* _PROBLEMS TO SOLVE_:
1. Transcribe everything in the AlphaZero article from "DeepMind’s AlphaZero Defeats" down to "mere 1,000 simulations.".
2. According to the AlphaZero article, what was the main reason AlphaZero won after choosing the move marked in green? Answer in one to three sentences.
3. Answer these questions using the AlphaZero article:
(a) How many days did AlphaZero take to train itself in chess?
(b) In which journal did David Silver publish the research?
(c) In what year did Deep Blue defeat Garry Kasparov?
[SELECTED EXCERPT Boundary: Start]
DeepMind’s AlphaZero Defeats Leading Chess Game Engine
December 14, 2018
Alphabet’s London-based DeepMind loosed AlphaZero, its AI-powered system that can master games without human intervention, on Stockfish, the highest rated chess game engine, and crushed it. DeepMind developed the self-training method, dubbed deep reinforcement learning, specifically to attack strategy board game “Go,” and an earlier iteration of the system beat one of the world’s best “Go” players, although it needed human guidance. AlphaZero trained itself in chess in three days, rejecting red-marked moves after a mere 1,000 simulations.
IEEE Spectrum reports that AlphaZero, “after another 100,000 simulations … chose the move marked in green over the one marked in orange, [and] went on to win, thanks in large part to having opened the diagonal for its bishop.” DeepMind’s David Silver published the research in Science, “accompanied by a commentary by Murray Campbell, an AI researcher at the IBM Thomas J. Watson Research Center.”
“This work has, in effect, closed a multi-decade chapter in AI research,” said Campbell, who was a member of the team that designed IBM’s Deep Blue, which in 1997 defeated world chess champion Garry Kasparov. “AI researchers need to look to a new generation of games to provide the next set of challenges.”
[SELECTED EXCERPT Boundary: End]
[INFORMATION GIVEN Boundary: Start]
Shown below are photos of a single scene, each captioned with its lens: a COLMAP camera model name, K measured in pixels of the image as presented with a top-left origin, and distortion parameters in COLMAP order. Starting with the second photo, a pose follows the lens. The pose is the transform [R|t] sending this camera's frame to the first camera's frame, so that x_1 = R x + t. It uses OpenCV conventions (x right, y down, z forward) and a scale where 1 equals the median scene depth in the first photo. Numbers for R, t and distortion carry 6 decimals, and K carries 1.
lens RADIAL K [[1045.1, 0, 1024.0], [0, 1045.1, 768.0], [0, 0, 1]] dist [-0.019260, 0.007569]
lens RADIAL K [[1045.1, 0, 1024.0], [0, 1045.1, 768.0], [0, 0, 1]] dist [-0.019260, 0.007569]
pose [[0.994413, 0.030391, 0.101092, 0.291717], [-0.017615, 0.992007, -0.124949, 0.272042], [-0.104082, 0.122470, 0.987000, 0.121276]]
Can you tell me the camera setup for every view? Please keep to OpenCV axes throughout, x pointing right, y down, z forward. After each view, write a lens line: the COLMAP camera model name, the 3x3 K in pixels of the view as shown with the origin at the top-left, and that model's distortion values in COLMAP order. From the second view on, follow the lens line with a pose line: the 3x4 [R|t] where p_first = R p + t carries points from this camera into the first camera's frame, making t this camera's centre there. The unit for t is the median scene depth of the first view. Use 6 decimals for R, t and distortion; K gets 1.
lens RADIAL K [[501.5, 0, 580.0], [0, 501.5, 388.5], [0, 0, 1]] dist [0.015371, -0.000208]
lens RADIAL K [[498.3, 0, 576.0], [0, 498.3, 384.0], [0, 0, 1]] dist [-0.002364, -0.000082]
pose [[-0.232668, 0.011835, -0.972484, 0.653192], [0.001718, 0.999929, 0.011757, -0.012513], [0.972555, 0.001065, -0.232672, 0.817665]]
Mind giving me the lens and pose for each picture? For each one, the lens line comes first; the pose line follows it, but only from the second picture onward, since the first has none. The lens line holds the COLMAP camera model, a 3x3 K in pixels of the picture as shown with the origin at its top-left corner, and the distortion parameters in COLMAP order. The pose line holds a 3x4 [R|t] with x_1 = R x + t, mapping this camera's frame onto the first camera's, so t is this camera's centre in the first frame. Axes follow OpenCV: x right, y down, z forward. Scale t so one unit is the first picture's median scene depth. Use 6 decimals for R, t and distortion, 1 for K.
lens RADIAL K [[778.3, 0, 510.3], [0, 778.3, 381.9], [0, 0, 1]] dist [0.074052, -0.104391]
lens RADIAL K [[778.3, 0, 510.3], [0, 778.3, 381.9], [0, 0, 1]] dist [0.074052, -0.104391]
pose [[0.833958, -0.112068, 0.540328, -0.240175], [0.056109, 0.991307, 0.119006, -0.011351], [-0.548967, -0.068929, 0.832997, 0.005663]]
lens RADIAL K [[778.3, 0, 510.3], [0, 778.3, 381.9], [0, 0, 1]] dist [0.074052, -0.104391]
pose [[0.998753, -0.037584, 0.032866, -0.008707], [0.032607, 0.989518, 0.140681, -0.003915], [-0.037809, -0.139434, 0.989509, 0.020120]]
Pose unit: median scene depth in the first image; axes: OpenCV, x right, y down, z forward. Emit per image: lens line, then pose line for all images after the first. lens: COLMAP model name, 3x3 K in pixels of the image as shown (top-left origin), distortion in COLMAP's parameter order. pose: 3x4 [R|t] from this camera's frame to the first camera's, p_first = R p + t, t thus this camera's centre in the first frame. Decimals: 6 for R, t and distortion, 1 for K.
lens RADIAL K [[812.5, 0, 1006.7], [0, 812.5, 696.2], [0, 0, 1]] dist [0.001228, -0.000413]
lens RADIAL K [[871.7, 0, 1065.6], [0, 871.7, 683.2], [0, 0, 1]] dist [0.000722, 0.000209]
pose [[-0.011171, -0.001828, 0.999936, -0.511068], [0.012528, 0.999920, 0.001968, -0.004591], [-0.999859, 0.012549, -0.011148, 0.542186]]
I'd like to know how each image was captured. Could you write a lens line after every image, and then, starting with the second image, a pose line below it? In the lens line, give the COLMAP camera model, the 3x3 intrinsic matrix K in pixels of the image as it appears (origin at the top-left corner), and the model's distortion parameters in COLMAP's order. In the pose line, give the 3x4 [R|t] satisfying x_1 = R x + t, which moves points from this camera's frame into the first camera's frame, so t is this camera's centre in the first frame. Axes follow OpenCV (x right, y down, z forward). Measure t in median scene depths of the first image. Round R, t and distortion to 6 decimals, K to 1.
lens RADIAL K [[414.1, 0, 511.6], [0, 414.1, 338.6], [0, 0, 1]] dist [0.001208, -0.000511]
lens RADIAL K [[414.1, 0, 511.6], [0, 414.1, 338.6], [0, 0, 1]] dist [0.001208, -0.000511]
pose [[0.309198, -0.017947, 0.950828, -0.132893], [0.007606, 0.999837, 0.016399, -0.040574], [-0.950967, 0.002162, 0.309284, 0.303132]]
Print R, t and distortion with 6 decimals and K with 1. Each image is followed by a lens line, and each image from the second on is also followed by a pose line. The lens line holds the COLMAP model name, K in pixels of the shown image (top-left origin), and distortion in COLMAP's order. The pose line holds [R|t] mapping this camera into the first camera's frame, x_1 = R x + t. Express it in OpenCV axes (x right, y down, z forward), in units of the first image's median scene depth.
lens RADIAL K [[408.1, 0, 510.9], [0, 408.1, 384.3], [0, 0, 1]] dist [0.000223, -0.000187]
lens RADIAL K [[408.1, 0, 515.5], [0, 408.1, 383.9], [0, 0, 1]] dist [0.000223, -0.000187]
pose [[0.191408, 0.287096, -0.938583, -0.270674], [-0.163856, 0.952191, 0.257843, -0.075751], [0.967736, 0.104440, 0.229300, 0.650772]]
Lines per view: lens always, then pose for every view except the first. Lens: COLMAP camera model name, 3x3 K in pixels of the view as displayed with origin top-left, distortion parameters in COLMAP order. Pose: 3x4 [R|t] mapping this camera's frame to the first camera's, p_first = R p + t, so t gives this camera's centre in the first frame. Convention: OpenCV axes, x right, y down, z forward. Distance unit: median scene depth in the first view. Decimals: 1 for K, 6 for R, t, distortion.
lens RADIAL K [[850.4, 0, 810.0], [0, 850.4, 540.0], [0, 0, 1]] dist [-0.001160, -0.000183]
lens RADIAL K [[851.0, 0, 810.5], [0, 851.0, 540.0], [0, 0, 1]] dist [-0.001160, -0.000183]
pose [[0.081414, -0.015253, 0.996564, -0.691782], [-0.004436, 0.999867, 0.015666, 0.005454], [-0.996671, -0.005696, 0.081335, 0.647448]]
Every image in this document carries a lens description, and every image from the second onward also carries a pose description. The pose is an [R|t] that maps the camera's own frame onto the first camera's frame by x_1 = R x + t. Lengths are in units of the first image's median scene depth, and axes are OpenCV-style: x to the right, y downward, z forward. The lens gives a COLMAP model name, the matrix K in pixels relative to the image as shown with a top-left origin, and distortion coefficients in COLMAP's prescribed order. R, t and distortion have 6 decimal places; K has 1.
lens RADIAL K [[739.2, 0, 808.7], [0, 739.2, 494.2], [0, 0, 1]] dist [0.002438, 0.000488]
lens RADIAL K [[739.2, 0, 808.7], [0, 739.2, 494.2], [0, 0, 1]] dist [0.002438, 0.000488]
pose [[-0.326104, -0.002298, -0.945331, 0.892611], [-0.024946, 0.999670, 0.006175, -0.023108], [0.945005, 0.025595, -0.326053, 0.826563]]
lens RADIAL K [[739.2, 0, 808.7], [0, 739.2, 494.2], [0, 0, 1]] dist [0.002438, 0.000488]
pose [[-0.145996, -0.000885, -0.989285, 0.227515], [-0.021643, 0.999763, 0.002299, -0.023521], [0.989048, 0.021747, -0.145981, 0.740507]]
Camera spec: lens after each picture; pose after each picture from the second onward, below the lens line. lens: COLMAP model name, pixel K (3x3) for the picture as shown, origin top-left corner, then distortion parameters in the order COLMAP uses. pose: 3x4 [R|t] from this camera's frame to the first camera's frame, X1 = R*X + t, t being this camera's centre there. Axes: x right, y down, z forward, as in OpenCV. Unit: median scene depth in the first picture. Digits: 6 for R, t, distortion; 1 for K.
[INFORMATION GIVEN Boundary: End]
* _EXERCISE RESULTS_:
1.
DeepMind’s AlphaZero Defeats Leading Chess Game Engine
December 14, 2018
Alphabet’s London-based DeepMind loosed AlphaZero, its AI-powered system that can master games without human intervention, on Stockfish, the highest rated chess game engine, and crushed it. DeepMind developed the self-training method, dubbed deep reinforcement learning, specifically to attack strategy board game “Go,” and an earlier iteration of the system beat one of the world’s best “Go” players, although it needed human guidance. AlphaZero trained itself in chess in three days, rejecting red-marked moves after a mere 1,000 simulations.

2. AlphaZero won largely because choosing that move opened the diagonal for its bishop.

3.
(a) Three days.
(b) Science.
(c) 1997.